|Place of Conferral||中国科学院自动化研究所|
|Keyword||自然场景图像 文本检测 文本识别 端到端提取 深度学习|
已有的场景文本识别器的建模方法均是基于递归或卷积神经网络，虽然取得了性能的不断提升，但在识别准确率、训练及测试效率方面仍存在局限性。本文首次提出了一个基于自注意力机制的识别模型，模型遵循编解码的框架，编码器与解码器均采用自注意力机制建模，使得训练过程支持并行化计算。考虑到场景图像中文本和背景均富有变化性，本文设计了一个模态转换模块，利用卷积与拼接操作压缩并保留图像高度信息，实现从二维输入图像到一维特征序列的高效转换，结合编码器，从输入图像中提取出更具区分性的文本特征。该方法在规则和不规则数据集上均取得了当前最高的识别准确率，同时训练速度超过了基于递归和卷积神经网络的识别模型，比当前最好的模型快了至少 8 倍。

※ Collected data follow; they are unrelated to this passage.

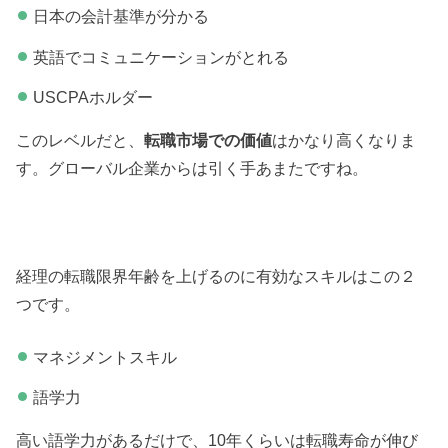
日本の会計基準が分かる
英語でコミュニケーションがとれる
USCPAホルダー
このレベルだと、
転職市場での価値
はかなり高くなりま
す。グローバル企業からは引く手あまたですね。
経理の転職限界年齢を上げるのに有効なスキルはこの２
つです。
マネジメントスキル
語学力
高い語学力があるだけで、10年くらいは転職寿命が伸び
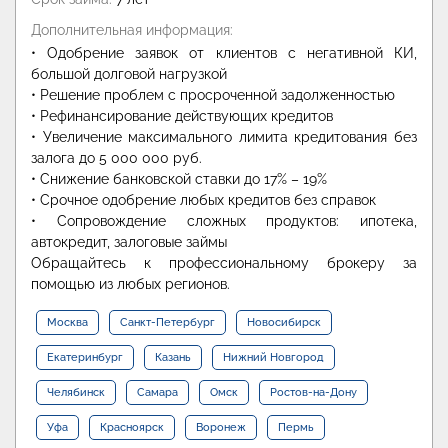
Дополнительная информация:
• Одобрение заявок от клиентов с негативной КИ,
большой долговой нагрузкой
• Решение проблем с просроченной задолженностью
• Рефинансирование действующих кредитов
• Увеличение максимального лимита кредитования без
залога до 5 000 000 руб.
• Снижение банковской ставки до 17% – 19%
• Срочное одобрение любых кредитов без справок
• Сопровождение сложных продуктов: ипотека,
автокредит, залоговые займы
Обращайтесь к профессиональному брокеру за
помощью из любых регионов.
Москва
Санкт-Петербург
Новосибирск
Екатеринбург
Казань
Нижний Новгород
Челябинск
Самара
Омск
Ростов-на-Дону
Уфа
Красноярск
Воронеж
Пермь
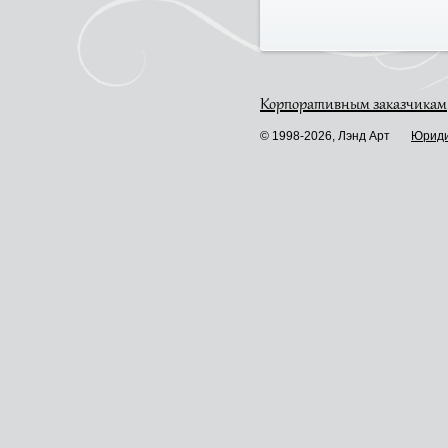
Корпоративным заказчикам
© 1998-2026, Лэнд Арт
Юриди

现有的端到端模型中，由于识别分支没有充分利用场景文本在二维空间上的分布信息，导致倾斜和竖直文本的提取效果相对较差；此外，由于识别分支在训练与测试阶段接收的文本框的不一致性，限制了模型的提取性能。本文提出了一个鲁棒性更好的端到端场景文本提取模型，模型包含特征提取模块、检测分支和识别分支三个部分。针对第一个问题，本文首次构建了基于二维注意力机制的识别分支，利用场景文本在二维空间上的分布信息，将检测分支输出的各个方向的文本区域解码出文本内容，提高模型对文本方向变化的鲁棒性。针对第二个问题，本文提出了数据增强操作 jitter boxes，通过统计标注框与检测框之间的扰动并作用于识别分支的训练阶段，训练识别分支从扰动的文本框中解码出文本内容，提高模型对识别输入扰动的鲁棒性。实验表明，二维识别分支和 jitter boxes显著地提升了模型的提取性能，同时可方便地嵌入到现有的任一端到端模型中。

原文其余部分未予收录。